The Number of Th2 Cells Is Reduced in the Lungs of HDM-Challenged Pglyrp1^−/− Mice

Experiments were next conducted to assess whether Pglyrp1 modulates Th2 cell numbers or cytokine production as a mechanism by which eosinophilic and lymphocytic airway inflammation are attenuated in HDM-challenged Pglyrp1^−/− mice. As shown in Figure 5, protein levels of Th2 cytokines, IL-4, IL-5, and IL-13, were reduced in lungs from HDM-challenged Pglyrp1^−/− mice as compared with HDM-challenged WT mice. Flow cytometry of BALF cells also showed that the number of CD4⁺ Th2 cells expressing IL-5 or IL-13 was decreased in the BALF and mediastinal lymph nodes from HDM-challenged Pglyrp1^−/− mice. In contrast, the level of expression of IL-5 and IL-13 by single T cells, as assessed by mean fluorescence intensity, was not reduced (Figures 5B–5E). Next, mediastinal lymph node cells isolated from HDM-challenged Pglyrp1^−/− and WT mice were restimulated with HDM to further assess Th2 cell function. Secretion of IL-4, IL-5, and IL-13 by mediastinal lymph node T cells from HDM-challenged Pglyrp1^−/− mice in response to HDM restimulation was similar to T cells isolated from HDM-challenged WT mice (Figure 5F). Collectively, these results demonstrate that the number of CD4⁺ Th2 cells is decreased in the lungs of HDM-challenged Pglyrp1^−/− mice, whereas their ability to produce cytokines is normal. Finally, we assessed whether the reduction in the number of Th2 cells in the lungs and mediastinal lymph nodes of HDM-challenged Pglyrp1^−/− mice was mediated at the level of CD4⁺/CD25⁺/Foxp3⁺ regulatory T cells (Tregs). As shown in Figure 5G, the numbers of CD4⁺/CD25⁺/Foxp3⁺ Tregs in either BALF or mediastinal lymph nodes from HDM-challenged Pglyrp1^−/− mice were not different than those from WT mice. This shows that the reduction in the number of Th2 cells in the lungs of HDM-challenged Pglyrp1^−/− mice is not mediated by an increase in the number of Tregs.

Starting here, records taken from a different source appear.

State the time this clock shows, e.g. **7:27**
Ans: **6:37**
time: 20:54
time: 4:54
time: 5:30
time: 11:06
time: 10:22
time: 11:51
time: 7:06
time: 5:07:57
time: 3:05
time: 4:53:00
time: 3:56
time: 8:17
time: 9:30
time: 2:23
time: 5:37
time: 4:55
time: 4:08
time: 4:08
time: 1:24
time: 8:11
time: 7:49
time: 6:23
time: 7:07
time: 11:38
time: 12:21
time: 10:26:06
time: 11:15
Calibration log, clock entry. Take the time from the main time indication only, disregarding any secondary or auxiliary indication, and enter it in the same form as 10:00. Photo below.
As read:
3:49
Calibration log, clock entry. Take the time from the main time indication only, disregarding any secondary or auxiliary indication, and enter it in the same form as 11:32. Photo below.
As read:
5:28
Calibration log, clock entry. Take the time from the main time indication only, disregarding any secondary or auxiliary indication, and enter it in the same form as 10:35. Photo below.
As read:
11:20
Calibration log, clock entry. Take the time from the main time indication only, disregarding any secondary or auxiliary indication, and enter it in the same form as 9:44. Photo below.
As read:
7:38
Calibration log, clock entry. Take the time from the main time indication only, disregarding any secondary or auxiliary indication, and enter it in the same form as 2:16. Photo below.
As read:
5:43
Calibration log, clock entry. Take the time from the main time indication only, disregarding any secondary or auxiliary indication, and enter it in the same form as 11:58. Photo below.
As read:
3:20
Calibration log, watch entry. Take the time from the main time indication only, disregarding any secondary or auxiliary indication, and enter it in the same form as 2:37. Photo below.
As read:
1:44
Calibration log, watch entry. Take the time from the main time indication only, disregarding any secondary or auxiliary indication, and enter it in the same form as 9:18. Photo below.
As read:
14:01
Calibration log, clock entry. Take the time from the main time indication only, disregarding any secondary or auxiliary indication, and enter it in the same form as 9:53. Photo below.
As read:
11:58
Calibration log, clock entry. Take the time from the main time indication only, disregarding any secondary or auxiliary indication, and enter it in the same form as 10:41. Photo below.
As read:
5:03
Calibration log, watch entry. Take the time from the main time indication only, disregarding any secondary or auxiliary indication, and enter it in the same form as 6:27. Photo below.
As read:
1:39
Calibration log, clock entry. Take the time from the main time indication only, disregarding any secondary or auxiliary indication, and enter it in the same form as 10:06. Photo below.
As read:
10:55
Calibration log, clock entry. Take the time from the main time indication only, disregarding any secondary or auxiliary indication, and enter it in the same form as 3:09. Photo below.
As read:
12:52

Figure 5. — The number of T helper type 2 (Th2) cells is reduced in the lungs of HDM-challenged Pglyrp1^−/− mice. (A) The expression of IL-4, IL-5, and IL-13 in lung homogenates was quantified by ELISA (n = 10 mice, *P < 0.01, *Pglyrp1*^−/− + HDM vs. WT + HDM; one-way ANOVA with Bonferroni’s multiple comparison test). Data are representative of two independent experiments that showed similar results. (B–E) The percentage of CD3⁺/CD4⁺ T cells expressing IL-5 and IL-13 present in BALF (B) and mediastinal lymph nodes (C) (n = 8–9 mice, *P < 0.05, *Pglyrp1*^−/− + HDM vs. WT + HDM; unpaired two-tailed t test) were quantified by flow cytometry. The mean fluorescence intensity of CD3⁺/CD4⁺ T cells expressing IL-5 and IL-13 present in BALF (D) and mediastinal lymph nodes (E) (n = 8–11 mice, P = NS, *Pglyrp1*^−/− + HDM vs. WT + HDM; unpaired two-tailed t test) is also shown. (F) Cytokine secretion by *ex vivo* cultures of mediastinal lymph node cells that had been restimulated with or without HDM (100 μg/ml) was quantified by ELISA (n = 16–20 mice, P = NS, *Pglyrp1*^−/− + HDM vs. WT + HDM; one-way ANOVA with Bonferroni’s multiple comparison test). (G) The number of CD4⁺/CD25⁺/Foxp3⁺ cells present in BALF and mediastinal lymph nodes was quantified by flow cytometry (n = 8–9 mice, P = NS, *Pglyrp1*^−/− + HDM vs. WT + HDM; unpaired two-tailed t test). Results shown in (B–G) represent pooled data from two independent experiments.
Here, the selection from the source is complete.